Again, the group is forming around oil issues. And this time, it's standing up to a Republican governor who wants to give a $2-billion-a-year tax cut to industry, believing that if the state does so, industry will invest in enough new production to stem declining oil production from Alaska's North Slope.

Parnell was appointed by then-Gov. Sarah Palin in 2009 when she stepped down from the seat. Parnell ran and won in 2010, and has since made rolling back the Palin-era tax hike one of the centerpoints of his administration.

in 2011, the Alaska state House approved Parnell's bill that would have done just that. The Senate majority, or the bipartisan coalition, comprised of 10 Democrats and six Republicans has refused to pass his tax bill.

It did vote in the spring on a bill that would have provided substantial tax breaks -- up to 50 percent -- to oil produced from new fields in Alaska's Arctic, as well as provide extensive credits for drilling elsewhere around the state. But it would not provide tax breaks to so-called legacy fields -- like Prudhoe Bay and Kuparuk, the biggest in Alaska, already in production.

ConocoPhillips, BP and Exxon Mobil Corp., who run those giant fields would have been left out. Industry trade groups and Parnell, who used to work for Conoco as director of government relations, did not support the bill, which died in the state House.

Gottstein likened Parnell's stance to a "craps table in Las Vegas." The governor's bill, he said, will force Alaskans to "claw our way back to break even," if it ever will.

It won't happen, however, he said, if the state acts with strength and with a backbone, notwithstanding the attacks that are bound to come from the oil industry and the "massive effort by oil to sway the upcoming elections," Gottstein said.

Bill Walker, a lawyer who has long been involved in oil and gas issues, said that if Hickel were alive, "he'd be right in the middle of this."
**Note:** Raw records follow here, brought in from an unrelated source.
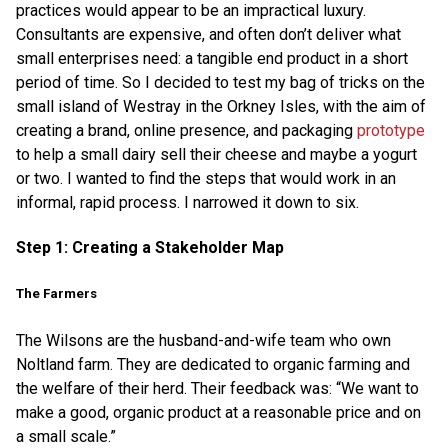
practices would appear to be an impractical luxury.
Consultants are expensive, and often don’t deliver what
small enterprises need: a tangible end product in a short
period of time. So I decided to test my bag of tricks on the
small island of Westray in the Orkney Isles, with the aim of
creating a brand, online presence, and packaging
prototype
to help a small dairy sell their cheese and maybe a yogurt
or two. I wanted to find the steps that would work in an
informal, rapid process. I narrowed it down to six.
Step 1: Creating a Stakeholder Map
The Farmers
The Wilsons are the husband-and-wife team who own
Noltland farm. They are dedicated to organic farming and
the welfare of their herd. Their feedback was: “We want to
make a good, organic product at a reasonable price and on
a small scale.”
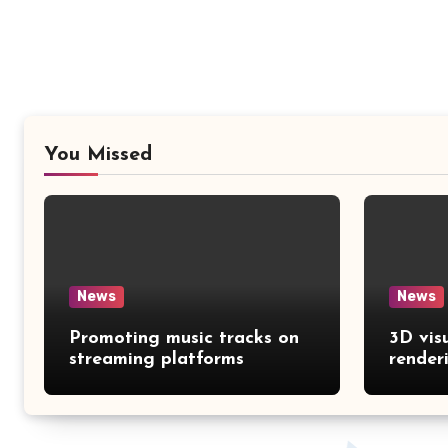
You Missed
News
News
Promoting music tracks on
3D vis
streaming platforms
render
catalo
"Look how far we've come from 'you drill or we will,'" Walker said, invoking one of many of Hickel's famous lines.

Why no credit for Palin?

When a reporter asked the group why nobody mentioned Palin, who upon taking office immediately hiked taxes on industry, saying that Alaska was finally getting its "fair share," Gottstein said that Palin hasn't been active in Alaska politics.

"We don't know how to get in touch with her," Gottstein said.

However, John Reeves, who owns Fairbanks Gold and traveled from that Interior city to support Backbone, said that Palin should have been mentioned. "They should give credit where credit's due," he said.

The group doesn't plan on endorsing any candidates, or forming an official political group. Instead, it's counting on grassroots support.